Google Cloud Speech-to-Text converts audio into text using Google's speech-recognition models. The gRPC API is exposed through the google.cloud.speech.v1.Speech service, reached at speech.googleapis.com:443 over TLS, and the main method is Recognize for synchronous recognition.
Requests are built with TsgcGRPCSpeechRecognizeRequest, where Config sets Encoding, SampleRateHertz, LanguageCode and EnableAutomaticPunctuation, and Audio.Uri points to the audio. The reply is returned in TsgcGRPCSpeechRecognizeResponse, whose Results contain Alternatives with Transcript and Confidence.
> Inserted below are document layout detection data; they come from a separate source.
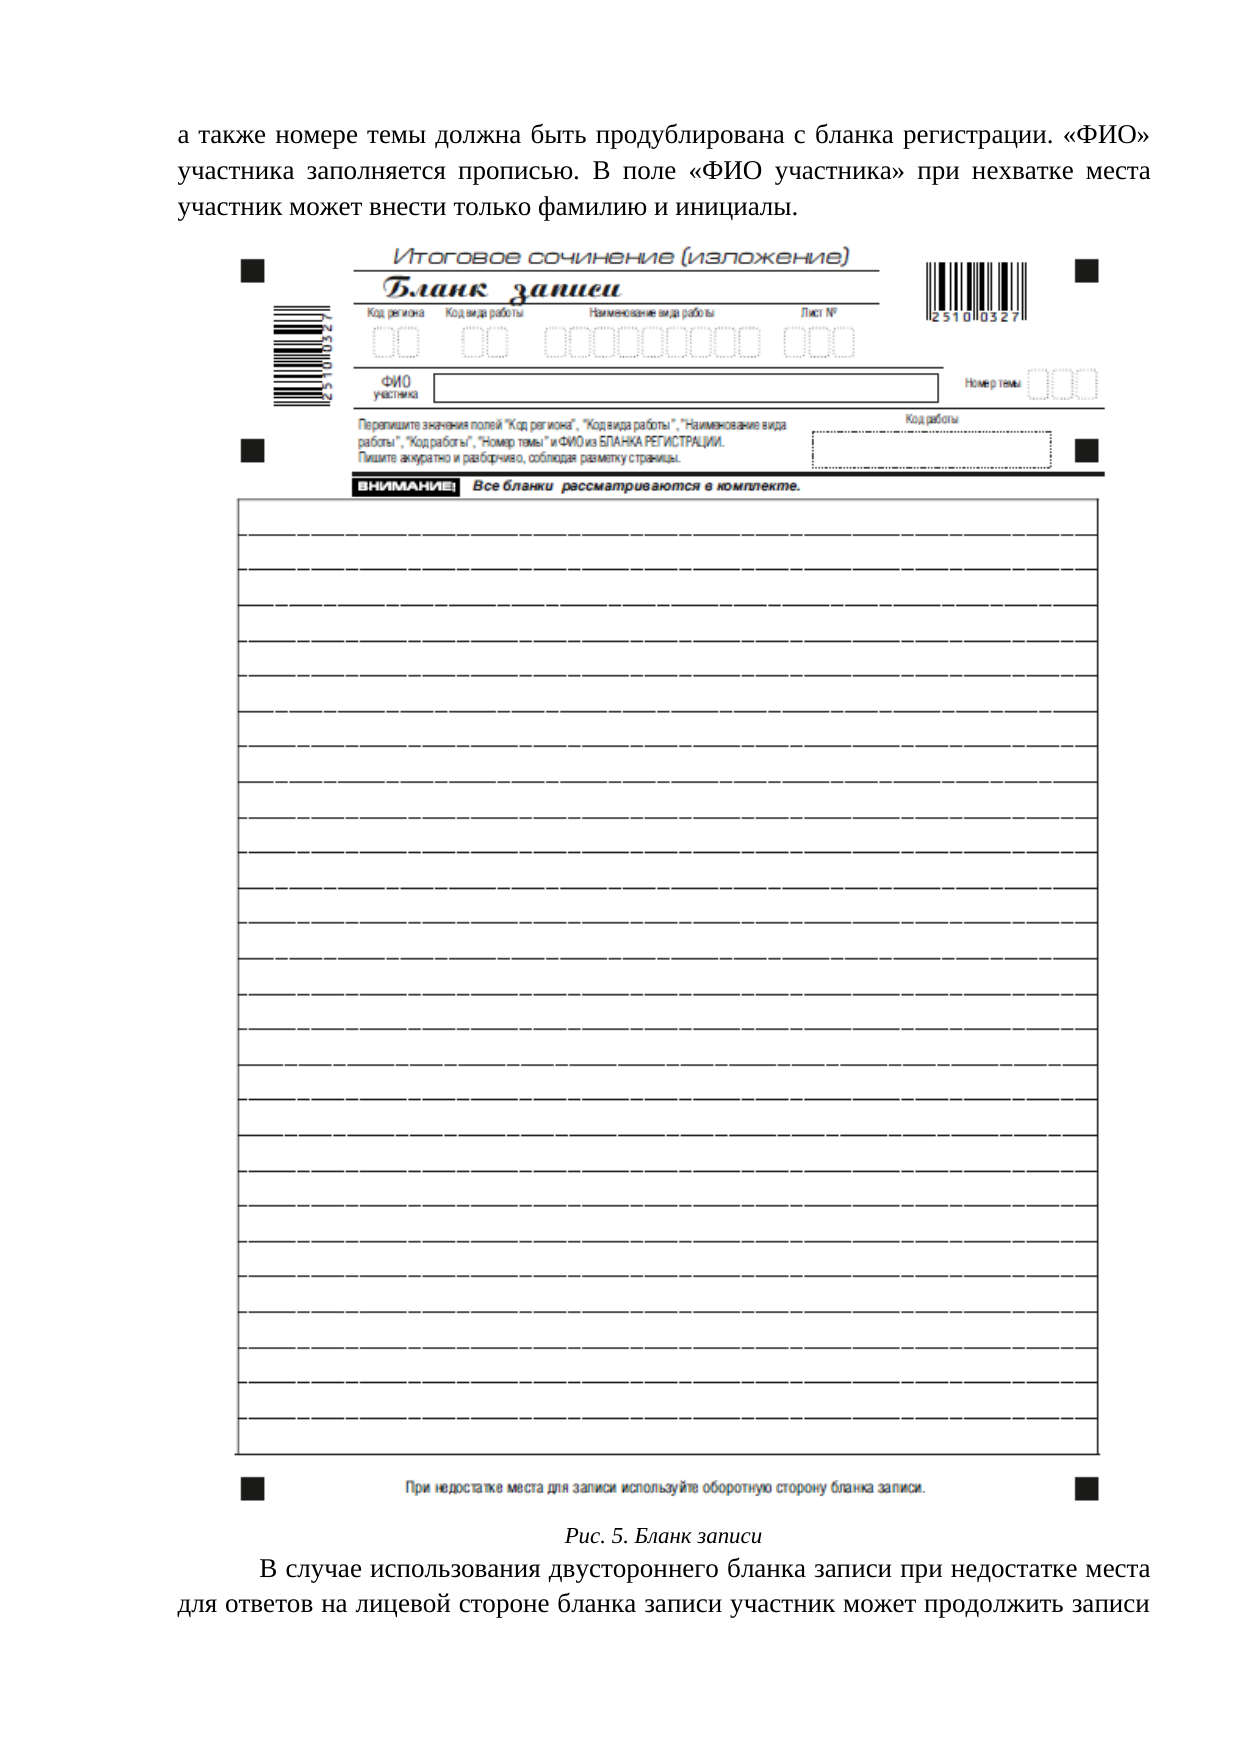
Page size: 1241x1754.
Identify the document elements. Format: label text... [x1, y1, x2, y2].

picture [213, 225, 1116, 1518]
text Рис. 5. Бланк записи [177, 1522, 1152, 1548]
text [177, 118, 1152, 221]
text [177, 1552, 1152, 1619]
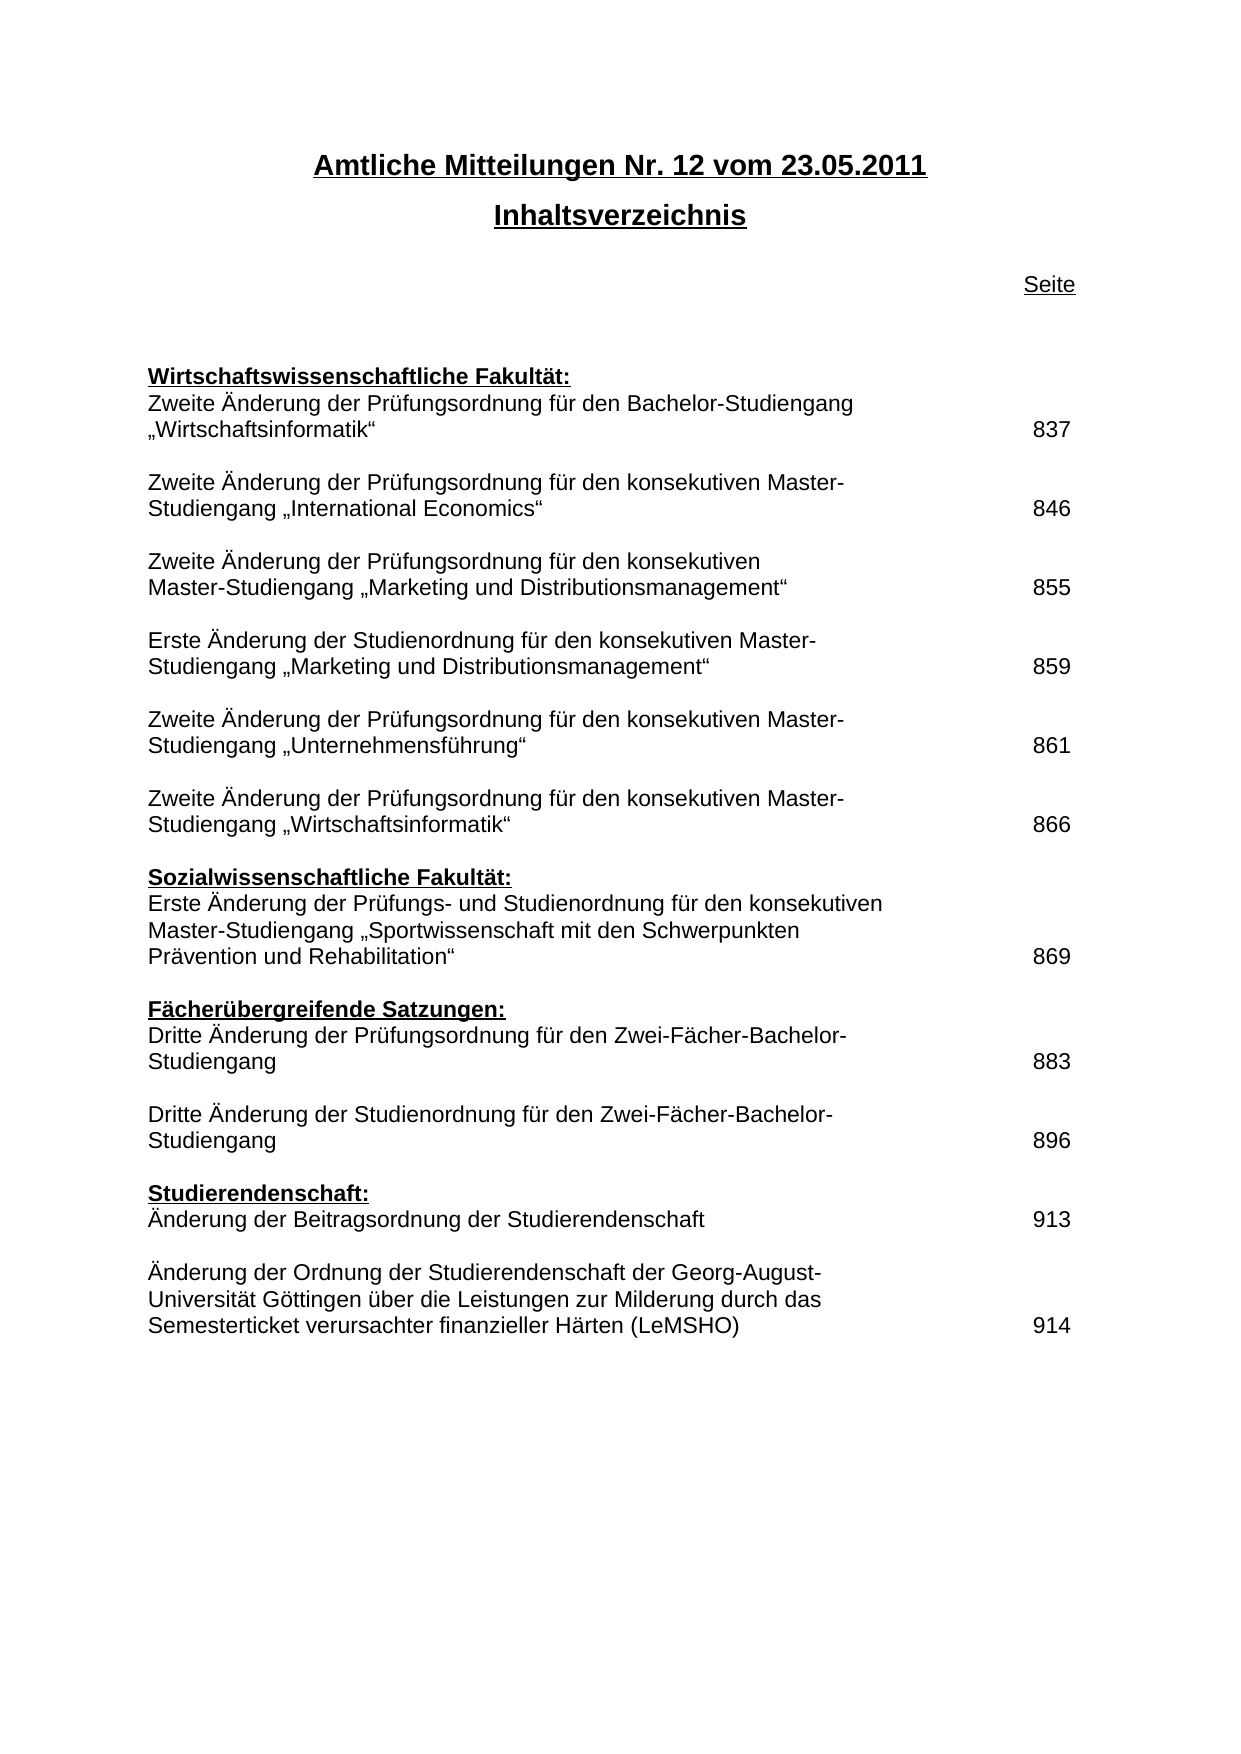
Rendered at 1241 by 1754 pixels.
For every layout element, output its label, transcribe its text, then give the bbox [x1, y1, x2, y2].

text Studiengang „Marketing und Distributionsmanagement“ 859 [148, 653, 1093, 679]
text Sozialwissenschaftliche Fakultät: [148, 864, 1093, 890]
subtitle Amtliche Mitteilungen Nr. 12 vom 23.05.2011 [148, 148, 1093, 181]
text Prävention und Rehabilitation“ 869 [148, 943, 1093, 969]
text Master-Studiengang „Marketing und Distributionsmanagement“ 855 [148, 574, 1093, 600]
text Studiengang „Unternehmensführung“ 861 [148, 732, 1093, 758]
text Dritte Änderung der Studienordnung für den Zwei-Fächer-Bachelor- [148, 1101, 1093, 1127]
text Fächerübergreifende Satzungen: [148, 996, 1093, 1022]
text Dritte Änderung der Prüfungsordnung für den Zwei-Fächer-Bachelor- [148, 1022, 1093, 1048]
text Zweite Änderung der Prüfungsordnung für den konsekutiven Master- [148, 785, 1093, 811]
text Semesterticket verursachter finanzieller Härten (LeMSHO) 914 [148, 1312, 1093, 1338]
text Studiengang „International Economics“ 846 [148, 495, 1093, 521]
text Zweite Änderung der Prüfungsordnung für den konsekutiven [148, 548, 1093, 574]
text Änderung der Beitragsordnung der Studierendenschaft 913 [148, 1206, 1093, 1233]
text Studierendenschaft: [148, 1180, 1093, 1206]
text Änderung der Ordnung der Studierendenschaft der Georg-August- [148, 1259, 1093, 1286]
text Zweite Änderung der Prüfungsordnung für den Bachelor-Studiengang [148, 389, 1093, 416]
text Zweite Änderung der Prüfungsordnung für den konsekutiven Master- [148, 468, 1093, 495]
text Studiengang „Wirtschaftsinformatik“ 866 [148, 811, 1093, 837]
text Inhaltsverzeichnis [148, 198, 1093, 231]
subtitle Seite [236, 271, 1093, 297]
text Zweite Änderung der Prüfungsordnung für den konsekutiven Master- [148, 706, 1093, 732]
text Wirtschaftswissenschaftliche Fakultät: [148, 363, 1093, 389]
text Studiengang 896 [148, 1127, 1093, 1154]
text Erste Änderung der Prüfungs- und Studienordnung für den konsekutiven [148, 890, 1093, 917]
text Master-Studiengang „Sportwissenschaft mit den Schwerpunkten [148, 917, 1093, 943]
text Studiengang 883 [148, 1048, 1093, 1075]
text „Wirtschaftsinformatik“ 837 [148, 416, 1093, 442]
text Universität Göttingen über die Leistungen zur Milderung durch das [148, 1286, 1093, 1312]
text Erste Änderung der Studienordnung für den konsekutiven Master- [148, 627, 1093, 653]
The example below authenticates with a service-account JWT, wires a TsgcGRPCClient over a TsgcHTTP2Client to the Speech host, sets the authorization Bearer metadata and calls Recognize on a LINEAR16 16000 Hz en-US audio stored at a gs:// URI:
oHTTP2 := TsgcHTTP2Client.Create(nil);
oHTTP2.Host := 'speech.googleapis.com';
oHTTP2.Port := 443;
oHTTP2.TLS := True;
oGRPC := TsgcGRPCClient.Create(nil);
oGRPC.Client := oHTTP2;
// service-account JWT authentication
oGRPC.GoogleCloudOptions.JWT.KeyFile := 'service-account.json';
oGRPC.GoogleCloudOptions.JWT.API_Endpoint := 'https://speech.googleapis.com/';
oGRPC.DefaultMetadata.AddValue('authorization', 'Bearer ' + oGRPC.GoogleCloudOptions.JWT.Token);
// build the typed request and call the method
oRequest := TsgcGRPCSpeechRecognizeRequest.Create;
try
oRequest.Config.Encoding := 'LINEAR16';
oRequest.Config.SampleRateHertz := 16000;
oRequest.Config.LanguageCode := 'en-US';
oRequest.Config.EnableAutomaticPunctuation := True;
oRequest.Audio.Uri := 'gs://my-bucket/audio.wav';
oResponse := oGRPC.Call('google.cloud.speech.v1.Speech', 'Recognize', oRequest.ToBytes);
ShowMessage(oResponse.DataString);
finally
oRequest.Free;
end;
| Name | Description |
|---|---|
| Recognize | Performs synchronous speech recognition: sends the audio config and audio data, and returns the transcribed text with confidence scores. |
A working sample is available in the demo folder Demos/21.GRPC/11.Speech_to_Text, which shows how to authenticate and transcribe an audio file with the Recognize method.